* **TASK REQUIREMENTS**: Using the listing below, copy every line that mentions "lookup".

######

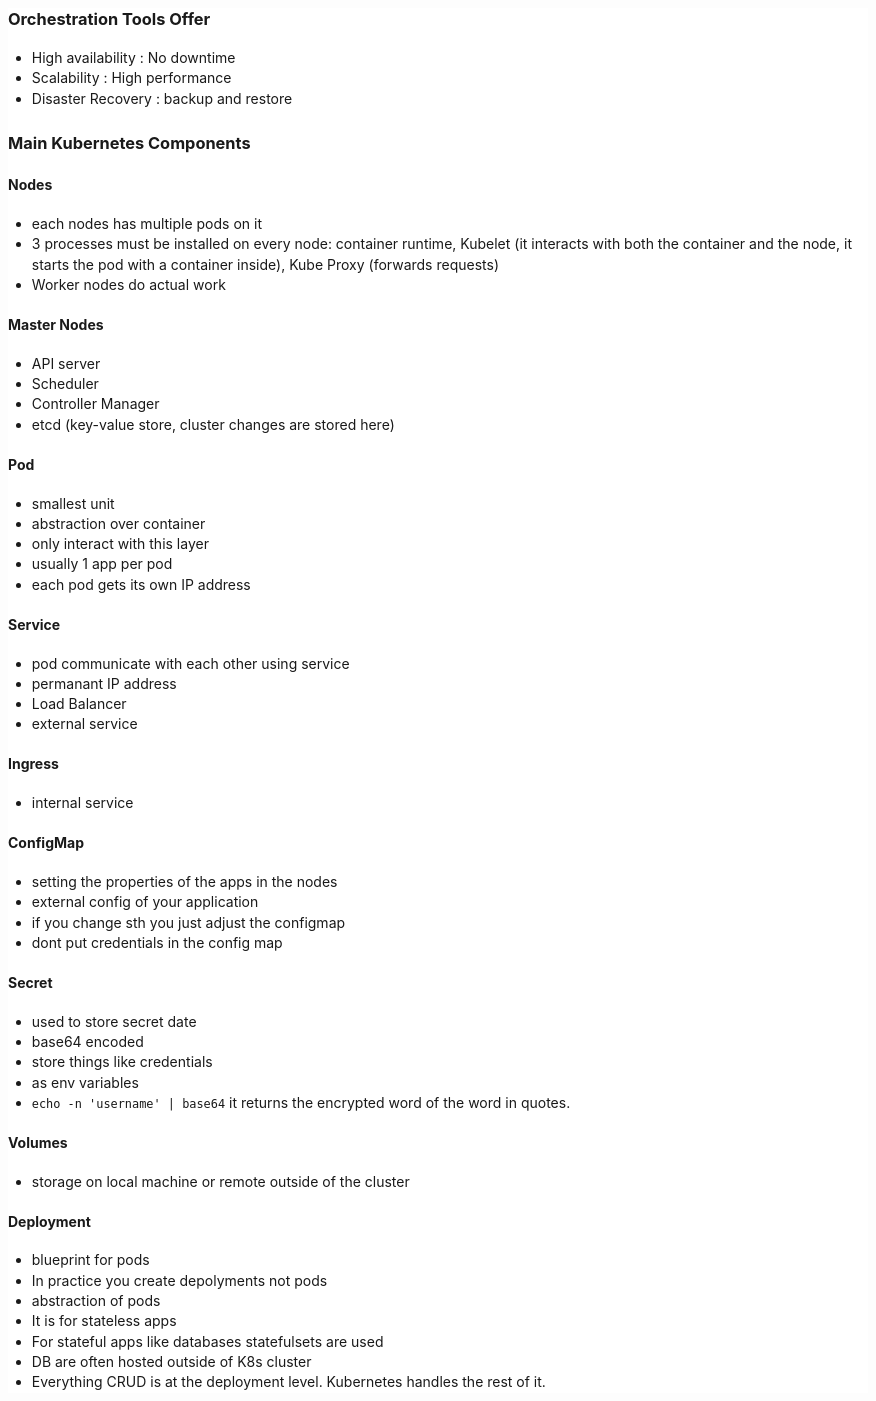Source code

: ### Orchestration Tools Offer
- High availability : No downtime
- Scalability : High performance
- Disaster Recovery : backup and restore

### Main Kubernetes Components 
#### Nodes
- each nodes has multiple pods on it
- 3 processes must be installed on every node: container runtime, Kubelet (it interacts with both the container and the node, it starts the pod with a container inside), Kube Proxy (forwards requests)   
- Worker nodes do actual work

#### Master Nodes
- API server
- Scheduler
- Controller Manager
- etcd (key-value store, cluster changes are stored here) 


#### Pod 
- smallest unit
- abstraction over container
- only interact with this layer
- usually 1 app per pod
- each pod gets its own IP address
#### Service 
- pod communicate with each other using service
- permanant IP address
- Load Balancer
- external service
#### Ingress
- internal service 
#### ConfigMap
- setting the properties of the apps in the nodes
- external config of your application
- if you change sth you just adjust the configmap
- dont put credentials in the config map 
#### Secret
- used to store secret date
- base64 encoded
- store things like credentials
- as env variables
- `echo -n 'username' | base64` it returns the encrypted word of the word in quotes. 
#### Volumes
- storage on local machine or remote outside of the cluster
#### Deployment
- blueprint for pods
- In practice you create depolyments not pods
- abstraction of pods
- It is for stateless apps
- For stateful apps like databases statefulsets are used
- DB are often hosted outside of K8s cluster
- Everything CRUD is at the deployment level. Kubernetes handles the rest of it. 
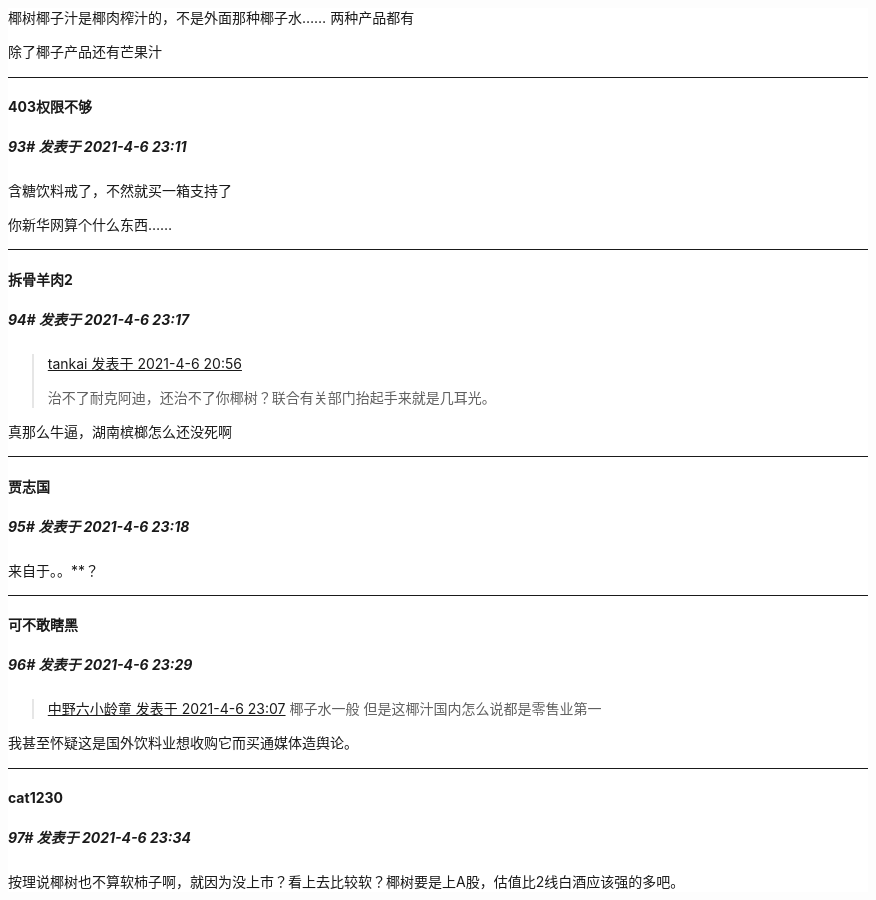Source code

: 椰树椰子汁是椰肉榨汁的，不是外面那种椰子水……</blockquote>
两种产品都有

除了椰子产品还有芒果汁


-----

####  403权限不够  
##### 93#       发表于 2021-4-6 23:11


含糖饮料戒了，不然就买一箱支持了

你新华网算个什么东西……


-----

####  拆骨羊肉2  
##### 94#       发表于 2021-4-6 23:17


<blockquote><a href="httphttps://bbs.saraba1st.com/2b/forum.php?mod=redirect&amp;goto=findpost&amp;pid=50853444&amp;ptid=1997575" target="_blank">tankai 发表于 2021-4-6 20:56</a>

治不了耐克阿迪，还治不了你椰树？联合有关部门抬起手来就是几耳光。</blockquote>
真那么牛逼，湖南槟榔怎么还没死啊


-----

####  贾志国  
##### 95#       发表于 2021-4-6 23:18


来自于。。**？


-----

####  可不敢瞎黑  
##### 96#       发表于 2021-4-6 23:29


<blockquote><a href="httphttps://bbs.saraba1st.com/2b/forum.php?mod=redirect&amp;goto=findpost&amp;pid=50854630&amp;ptid=1997575" target="_blank">中野六小龄童 发表于 2021-4-6 23:07</a>
椰子水一般 但是这椰汁国内怎么说都是零售业第一</blockquote>
我甚至怀疑这是国外饮料业想收购它而买通媒体造舆论。


-----

####  cat1230  
##### 97#       发表于 2021-4-6 23:34


按理说椰树也不算软柿子啊，就因为没上市？看上去比较软？椰树要是上A股，估值比2线白酒应该强的多吧。

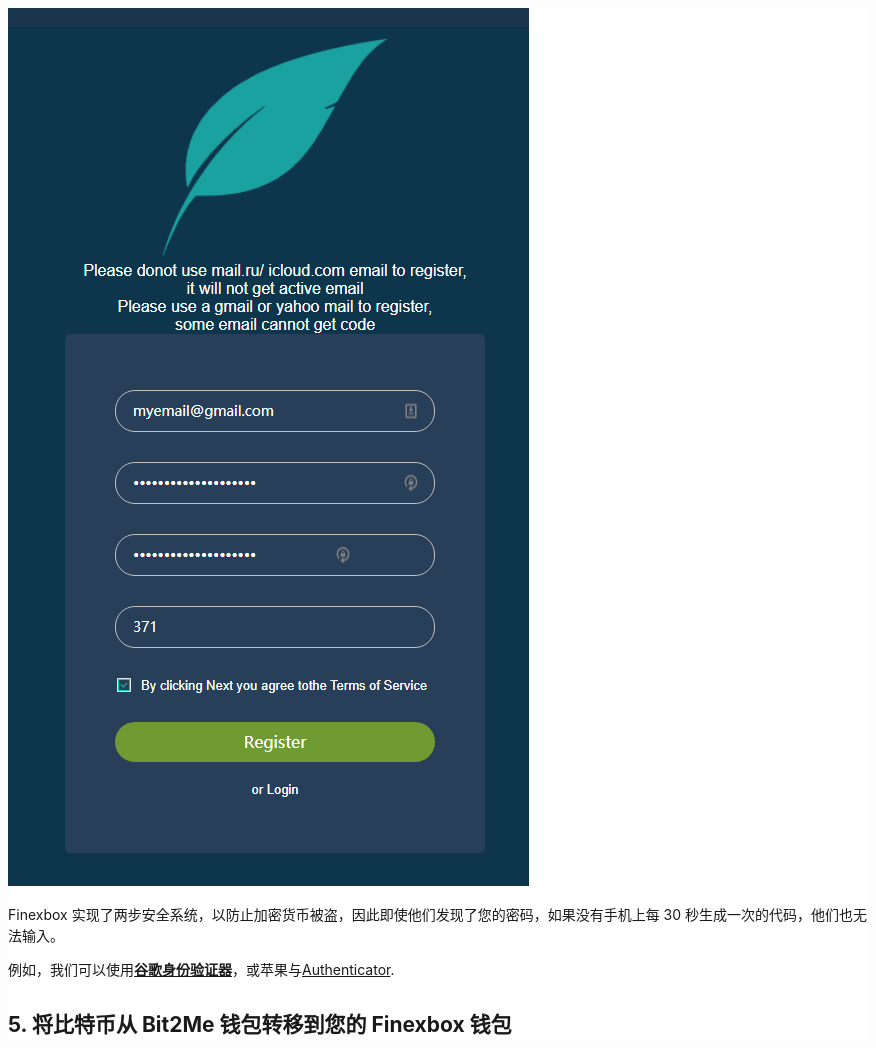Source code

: ![img](./IMG/finexbox-registration.png)

Finexbox 实现了两步安全系统，以防止加密货币被盗，因此即使他们发现了您的密码，如果没有手机上每 30 秒生成一次的代码，他们也无法输入。

例如，我们可以使用[**谷歌身份验证器**](https://play.google.com/store/apps/details?id=com.google.android.apps.authenticator2&hl=es&gl=US)，或苹果与[Authenticato‪r](https://apps.apple.com/es/app/authenticator/id766157276).

## 5. 将比特币从 Bit2Me 钱包转移到您的 Finexbox 钱包
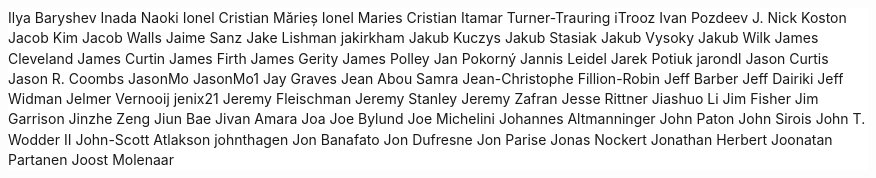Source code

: Ilya Baryshev
Inada Naoki
Ionel Cristian Mărieș
Ionel Maries Cristian
Itamar Turner-Trauring
iTrooz
Ivan Pozdeev
J. Nick Koston
Jacob Kim
Jacob Walls
Jaime Sanz
Jake Lishman
jakirkham
Jakub Kuczys
Jakub Stasiak
Jakub Vysoky
Jakub Wilk
James Cleveland
James Curtin
James Firth
James Gerity
James Polley
Jan Pokorný
Jannis Leidel
Jarek Potiuk
jarondl
Jason Curtis
Jason R. Coombs
JasonMo
JasonMo1
Jay Graves
Jean Abou Samra
Jean-Christophe Fillion-Robin
Jeff Barber
Jeff Dairiki
Jeff Widman
Jelmer Vernooĳ
jenix21
Jeremy Fleischman
Jeremy Stanley
Jeremy Zafran
Jesse Rittner
Jiashuo Li
Jim Fisher
Jim Garrison
Jinzhe Zeng
Jiun Bae
Jivan Amara
Joa
Joe Bylund
Joe Michelini
Johannes Altmanninger
John Paton
John Sirois
John T. Wodder II
John-Scott Atlakson
johnthagen
Jon Banafato
Jon Dufresne
Jon Parise
Jonas Nockert
Jonathan Herbert
Joonatan Partanen
Joost Molenaar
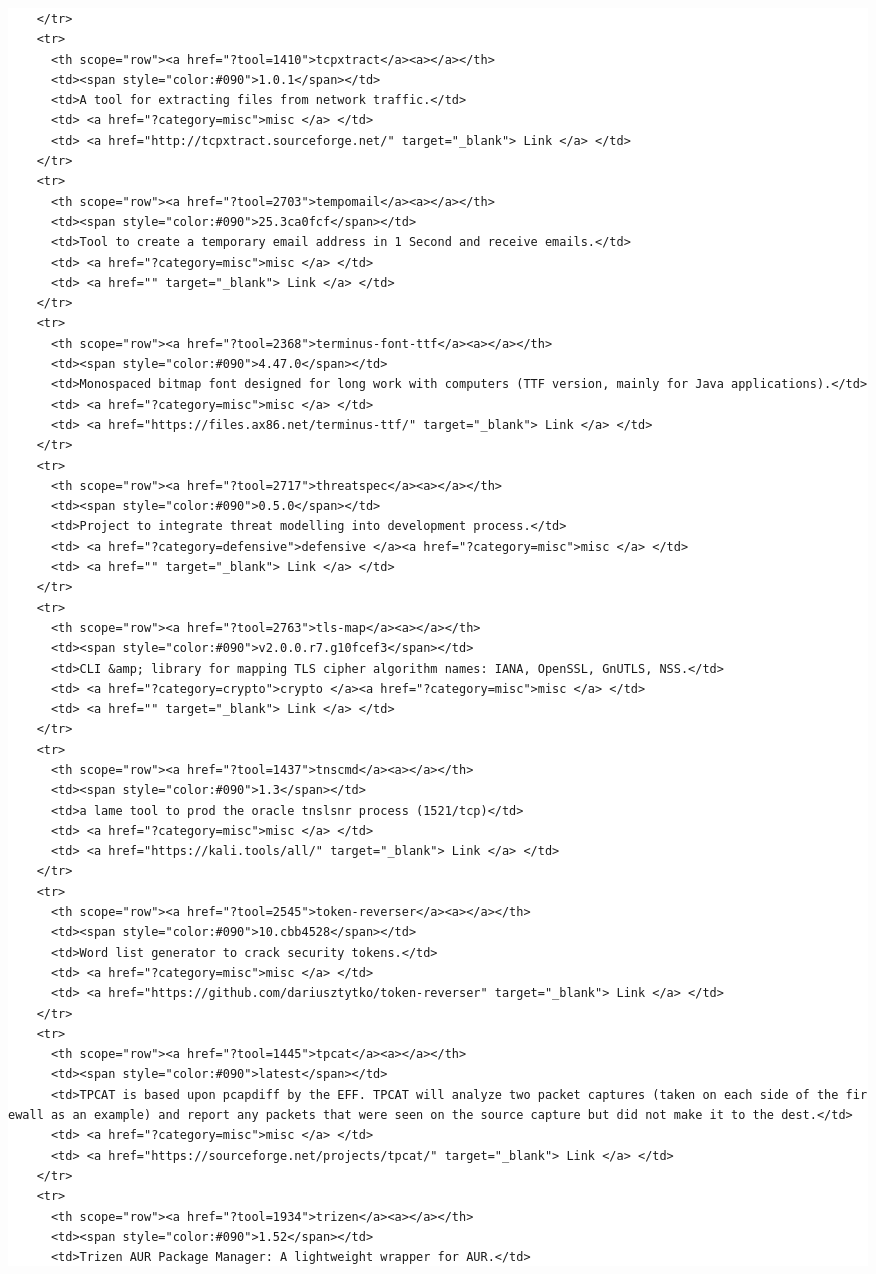         </tr>
        <tr>
          <th scope="row"><a href="?tool=1410">tcpxtract</a><a></a></th>
          <td><span style="color:#090">1.0.1</span></td>
          <td>A tool for extracting files from network traffic.</td>
          <td> <a href="?category=misc">misc </a> </td>
          <td> <a href="http://tcpxtract.sourceforge.net/" target="_blank"> Link </a> </td>
        </tr>
        <tr>
          <th scope="row"><a href="?tool=2703">tempomail</a><a></a></th>
          <td><span style="color:#090">25.3ca0fcf</span></td>
          <td>Tool to create a temporary email address in 1 Second and receive emails.</td>
          <td> <a href="?category=misc">misc </a> </td>
          <td> <a href="" target="_blank"> Link </a> </td>
        </tr>
        <tr>
          <th scope="row"><a href="?tool=2368">terminus-font-ttf</a><a></a></th>
          <td><span style="color:#090">4.47.0</span></td>
          <td>Monospaced bitmap font designed for long work with computers (TTF version, mainly for Java applications).</td>
          <td> <a href="?category=misc">misc </a> </td>
          <td> <a href="https://files.ax86.net/terminus-ttf/" target="_blank"> Link </a> </td>
        </tr>
        <tr>
          <th scope="row"><a href="?tool=2717">threatspec</a><a></a></th>
          <td><span style="color:#090">0.5.0</span></td>
          <td>Project to integrate threat modelling into development process.</td>
          <td> <a href="?category=defensive">defensive </a><a href="?category=misc">misc </a> </td>
          <td> <a href="" target="_blank"> Link </a> </td>
        </tr>
        <tr>
          <th scope="row"><a href="?tool=2763">tls-map</a><a></a></th>
          <td><span style="color:#090">v2.0.0.r7.g10fcef3</span></td>
          <td>CLI &amp; library for mapping TLS cipher algorithm names: IANA, OpenSSL, GnUTLS, NSS.</td>
          <td> <a href="?category=crypto">crypto </a><a href="?category=misc">misc </a> </td>
          <td> <a href="" target="_blank"> Link </a> </td>
        </tr>
        <tr>
          <th scope="row"><a href="?tool=1437">tnscmd</a><a></a></th>
          <td><span style="color:#090">1.3</span></td>
          <td>a lame tool to prod the oracle tnslsnr process (1521/tcp)</td>
          <td> <a href="?category=misc">misc </a> </td>
          <td> <a href="https://kali.tools/all/" target="_blank"> Link </a> </td>
        </tr>
        <tr>
          <th scope="row"><a href="?tool=2545">token-reverser</a><a></a></th>
          <td><span style="color:#090">10.cbb4528</span></td>
          <td>Word list generator to crack security tokens.</td>
          <td> <a href="?category=misc">misc </a> </td>
          <td> <a href="https://github.com/dariusztytko/token-reverser" target="_blank"> Link </a> </td>
        </tr>
        <tr>
          <th scope="row"><a href="?tool=1445">tpcat</a><a></a></th>
          <td><span style="color:#090">latest</span></td>
          <td>TPCAT is based upon pcapdiff by the EFF. TPCAT will analyze two packet captures (taken on each side of the firewall as an example) and report any packets that were seen on the source capture but did not make it to the dest.</td>
          <td> <a href="?category=misc">misc </a> </td>
          <td> <a href="https://sourceforge.net/projects/tpcat/" target="_blank"> Link </a> </td>
        </tr>
        <tr>
          <th scope="row"><a href="?tool=1934">trizen</a><a></a></th>
          <td><span style="color:#090">1.52</span></td>
          <td>Trizen AUR Package Manager: A lightweight wrapper for AUR.</td>
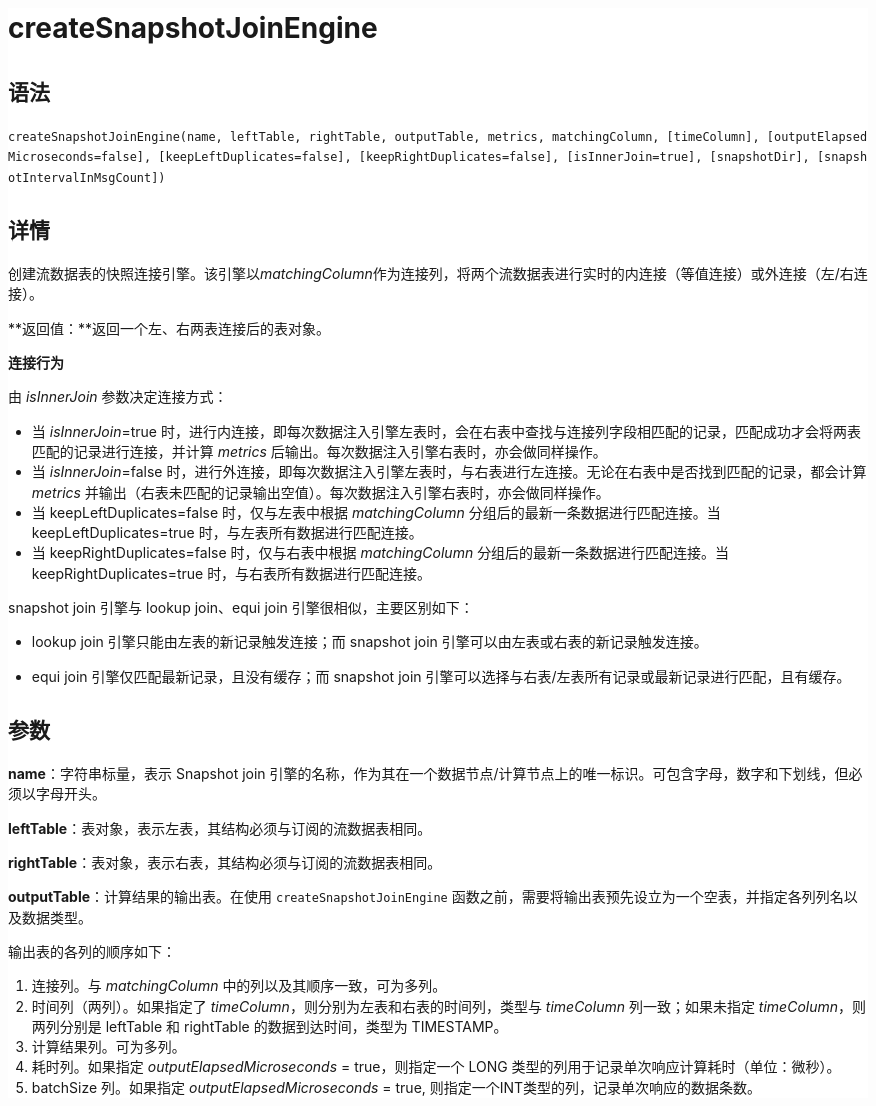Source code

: # createSnapshotJoinEngine

## 语法

`createSnapshotJoinEngine(name, leftTable, rightTable, outputTable, metrics,
matchingColumn, [timeColumn], [outputElapsedMicroseconds=false],
[keepLeftDuplicates=false], [keepRightDuplicates=false], [isInnerJoin=true], [snapshotDir],
[snapshotIntervalInMsgCount])`

## 详情

创建流数据表的快照连接引擎。该引擎以*matchingColumn*作为连接列，将两个流数据表进行实时的内连接（等值连接）或外连接（左/右连接）。

**返回值：**返回一个左、右两表连接后的表对象。

**连接行为**

由 *isInnerJoin* 参数决定连接方式：

* 当 *isInnerJoin*=true
  时，进行内连接，即每次数据注入引擎左表时，会在右表中查找与连接列字段相匹配的记录，匹配成功才会将两表匹配的记录进行连接，并计算
  *metrics* 后输出。每次数据注入引擎右表时，亦会做同样操作。
* 当 *isInnerJoin*=false 时，进行外连接，即每次数据注入引擎左表时，与右表进行左连接。无论在右表中是否找到匹配的记录，都会计算
  *metrics* 并输出（右表未匹配的记录输出空值）。每次数据注入引擎右表时，亦会做同样操作。
* 当 keepLeftDuplicates=false 时，仅与左表中根据 *matchingColumn* 分组后的最新一条数据进行匹配连接。当
  keepLeftDuplicates=true 时，与左表所有数据进行匹配连接。
* 当 keepRightDuplicates=false 时，仅与右表中根据 *matchingColumn*
  分组后的最新一条数据进行匹配连接。当 keepRightDuplicates=true 时，与右表所有数据进行匹配连接。

snapshot join 引擎与 lookup join、equi join 引擎很相似，主要区别如下：

* lookup join 引擎只能由左表的新记录触发连接；而 snapshot join
  引擎可以由左表或右表的新记录触发连接。

* equi join 引擎仅匹配最新记录，且没有缓存；而 snapshot join 引擎可以选择与右表/左表所有记录或最新记录进行匹配，且有缓存。

## 参数

**name**：字符串标量，表示 Snapshot join
引擎的名称，作为其在一个数据节点/计算节点上的唯一标识。可包含字母，数字和下划线，但必须以字母开头。

**leftTable**：表对象，表示左表，其结构必须与订阅的流数据表相同。

**rightTable**：表对象，表示右表，其结构必须与订阅的流数据表相同。

**outputTable**：计算结果的输出表。在使用 `createSnapshotJoinEngine`
函数之前，需要将输出表预先设立为一个空表，并指定各列列名以及数据类型。

输出表的各列的顺序如下：

1. 连接列。与 *matchingColumn* 中的列以及其顺序一致，可为多列。
2. 时间列（两列）。如果指定了 *timeColumn*，则分别为左表和右表的时间列，类型与 *timeColumn* 列一致；如果未指定
   *timeColumn*，则两列分别是 leftTable 和 rightTable 的数据到达时间，类型为
   TIMESTAMP。
3. 计算结果列。可为多列。
4. 耗时列。如果指定 *outputElapsedMicroseconds* = true，则指定一个 LONG
   类型的列用于记录单次响应计算耗时（单位：微秒）。
5. batchSize 列。如果指定 *outputElapsedMicroseconds* = true,
   则指定一个INT类型的列，记录单次响应的数据条数。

######

* **SOLUTION FOR THIS EXERCISE**:
snapshot join 引擎与 lookup join、equi join 引擎很相似，主要区别如下：
* lookup join 引擎只能由左表的新记录触发连接；而 snapshot join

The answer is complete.